-- Start of TEXT BLOCK --
Sculpture Garden Anniversary Celebration

October 01, 2014 - September 30, 2015


    Norton Simon Museum Sculpture Garden Celebration Continues

    A highlight is the release this spring of the new publication
    A Living Work of Art: The Norton Simon Museum Sculpture Garden

    Pasadena, CA—The Norton Simon Museum continues its celebration of the 15th anniversary of its sculpture garden with special programming and the publication of a book. Designed by renowned landscape designer Nancy Goslee Power, the Norton Simon Museum Sculpture Garden has been a highlight for visitors since it was unveiled in October 1999. Works by Aristide Maillol, Henry Moore, Barbara Hepworth, Auguste Rodin, Jacques Lipchitz and others are installed throughout the Museum’s lush and vibrant gardens.

    To commemorate this milestone, the Norton Simon Museum launched a yearlong celebration of the Sculpture Garden last October. The inaugural event was a lively discussion with Power and Museum staff who were involved in the renovation. At the same time, the Museum published a new, free Garden Guide, launched an updated web section (nortonsimon.org/garden) and organized a series of special tours and family programs.

    This spring, the focus continues with the launch of a book, titled A Living Work of Art: The Norton Simon Museum Sculpture Garden (Norton Simon Museum, $50). Designed by Marquand Books and distributed by ACC Distribution, New York, this handsome publication provides an in-depth examination into the Museum’s garden and the sculpture it contains. The introductory chapter, chock full of rarely seen archival images, tells of the land’s early settlers and its transformation into Carmelita Gardens and later the Pasadena Art Museum. Next, Power tells of the inspiration and hard work that led to the reimagined Sculpture Garden in the 1990s. Finally, essays by museum curators on each of the 40 sculptures in the Norton Simon Museum Sculpture Garden provide a wonderful overview of artwork by some of the most renowned artists of the 19th and 20th century. Throughout the publication are more than 100 photographs of the garden and sculpture taken by Tim Street-Porter. Street-Porter, a well-known landscape and architectural photographer based in Los Angeles, was commissioned by the Norton Simon foundations to photograph the garden over the course of four seasons.

    Publication Information:
    A Living Work of Art: The Norton Simon Museum Sculpture Garden
    General Editors: Leslie C. Denk and Carol Togneri
    Norton Simon Museum
    10” x 11”, 136 pages, Hardcover
    103 color illustrations, 22 archival illustrations
    Retail price: $50
    ISBN: 978-0-9891956-1-4
    Publication Date: May 11, 2015
    Available at the Norton Simon Museum bookstore: store.nortonsimon.org | (626) 844-6942 | [email protected]; or through ACC Distribution, New York.


    About the Norton Simon Museum

    The Norton Simon Museum is known around the world as one of the most remarkable private art collections ever assembled. Over a 30-year period, industrialist Norton Simon (1907–1993) amassed an astonishing collection of European art from the Renaissance to the 20th century, and a stellar collection of South and Southeast Asian art spanning 2,000 years. Modern and Contemporary Art from Europe and the United States, acquired by the former Pasadena Art Museum, also occupies an important place in the Museum’s collections. The Museum houses more than 12,000 objects, roughly 1,000 of which are on view in the galleries and gardens. Two temporary exhibition spaces feature rotating installations of artworks not on permanent display.
-- End of TEXT BLOCK --
-- Start of RECORD EXTRACTS --
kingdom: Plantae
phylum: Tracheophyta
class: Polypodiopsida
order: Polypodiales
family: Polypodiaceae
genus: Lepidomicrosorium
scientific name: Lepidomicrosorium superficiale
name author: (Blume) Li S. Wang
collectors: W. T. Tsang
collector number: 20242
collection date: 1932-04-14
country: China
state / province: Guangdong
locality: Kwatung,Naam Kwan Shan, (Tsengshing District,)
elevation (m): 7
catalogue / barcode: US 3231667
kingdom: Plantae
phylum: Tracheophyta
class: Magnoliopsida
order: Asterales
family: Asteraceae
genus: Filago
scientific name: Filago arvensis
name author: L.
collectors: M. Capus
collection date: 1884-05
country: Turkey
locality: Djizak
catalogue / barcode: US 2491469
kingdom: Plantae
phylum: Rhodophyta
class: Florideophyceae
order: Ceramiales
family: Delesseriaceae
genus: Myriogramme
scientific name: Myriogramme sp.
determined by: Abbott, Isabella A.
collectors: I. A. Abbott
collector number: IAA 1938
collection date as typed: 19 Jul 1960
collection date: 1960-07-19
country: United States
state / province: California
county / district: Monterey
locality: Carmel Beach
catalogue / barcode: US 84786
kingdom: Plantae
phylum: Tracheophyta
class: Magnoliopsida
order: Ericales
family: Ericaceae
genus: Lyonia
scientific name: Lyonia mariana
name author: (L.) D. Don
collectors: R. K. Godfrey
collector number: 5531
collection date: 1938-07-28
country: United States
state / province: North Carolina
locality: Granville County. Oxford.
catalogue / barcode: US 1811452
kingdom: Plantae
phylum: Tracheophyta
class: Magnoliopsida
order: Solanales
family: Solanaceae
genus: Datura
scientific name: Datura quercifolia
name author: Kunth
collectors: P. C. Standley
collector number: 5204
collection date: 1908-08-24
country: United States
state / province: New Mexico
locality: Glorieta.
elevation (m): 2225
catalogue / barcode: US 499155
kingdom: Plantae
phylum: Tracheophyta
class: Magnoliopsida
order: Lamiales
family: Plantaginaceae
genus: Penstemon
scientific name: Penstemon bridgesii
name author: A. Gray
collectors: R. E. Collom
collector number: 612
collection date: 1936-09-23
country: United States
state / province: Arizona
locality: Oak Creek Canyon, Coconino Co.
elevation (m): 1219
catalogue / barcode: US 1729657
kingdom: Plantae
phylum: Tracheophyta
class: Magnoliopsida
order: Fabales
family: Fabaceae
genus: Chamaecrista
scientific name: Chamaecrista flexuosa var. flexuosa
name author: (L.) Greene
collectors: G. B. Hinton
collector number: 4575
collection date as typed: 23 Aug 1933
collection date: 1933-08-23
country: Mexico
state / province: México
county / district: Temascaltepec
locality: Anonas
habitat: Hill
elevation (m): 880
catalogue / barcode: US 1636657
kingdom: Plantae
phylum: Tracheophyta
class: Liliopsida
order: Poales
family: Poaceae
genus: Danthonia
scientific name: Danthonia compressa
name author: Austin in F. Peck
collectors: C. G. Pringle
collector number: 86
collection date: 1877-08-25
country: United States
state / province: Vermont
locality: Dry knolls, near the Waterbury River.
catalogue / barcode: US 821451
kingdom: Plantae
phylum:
-- End of RECORD EXTRACTS --
_EXERCISES_
a - Copy everything in the sculpture garden text from "Pasadena, CA—The Norton" down to "and vibrant gardens.", word for word.
b - In the listing, reproduce only the lines from the one containing "name author: (L.) Greene" down to the one containing "elevation (m): 880", swapping "locality" for "site" and leaving everything else unchanged.

_PER-TASK ANSWERS_
a -
Pasadena, CA—The Norton Simon Museum continues its celebration of the 15th anniversary of its sculpture garden with special programming and the publication of a book. Designed by renowned landscape designer Nancy Goslee Power, the Norton Simon Museum Sculpture Garden has been a highlight for visitors since it was unveiled in October 1999. Works by Aristide Maillol, Henry Moore, Barbara Hepworth, Auguste Rodin, Jacques Lipchitz and others are installed throughout the Museum’s lush and vibrant gardens.

b -
name author: (L.) Greene
collectors: G. B. Hinton
collector number: 4575
collection date as typed: 23 Aug 1933
collection date: 1933-08-23
country: Mexico
state / province: México
county / district: Temascaltepec
site: Anonas
habitat: Hill
elevation (m): 880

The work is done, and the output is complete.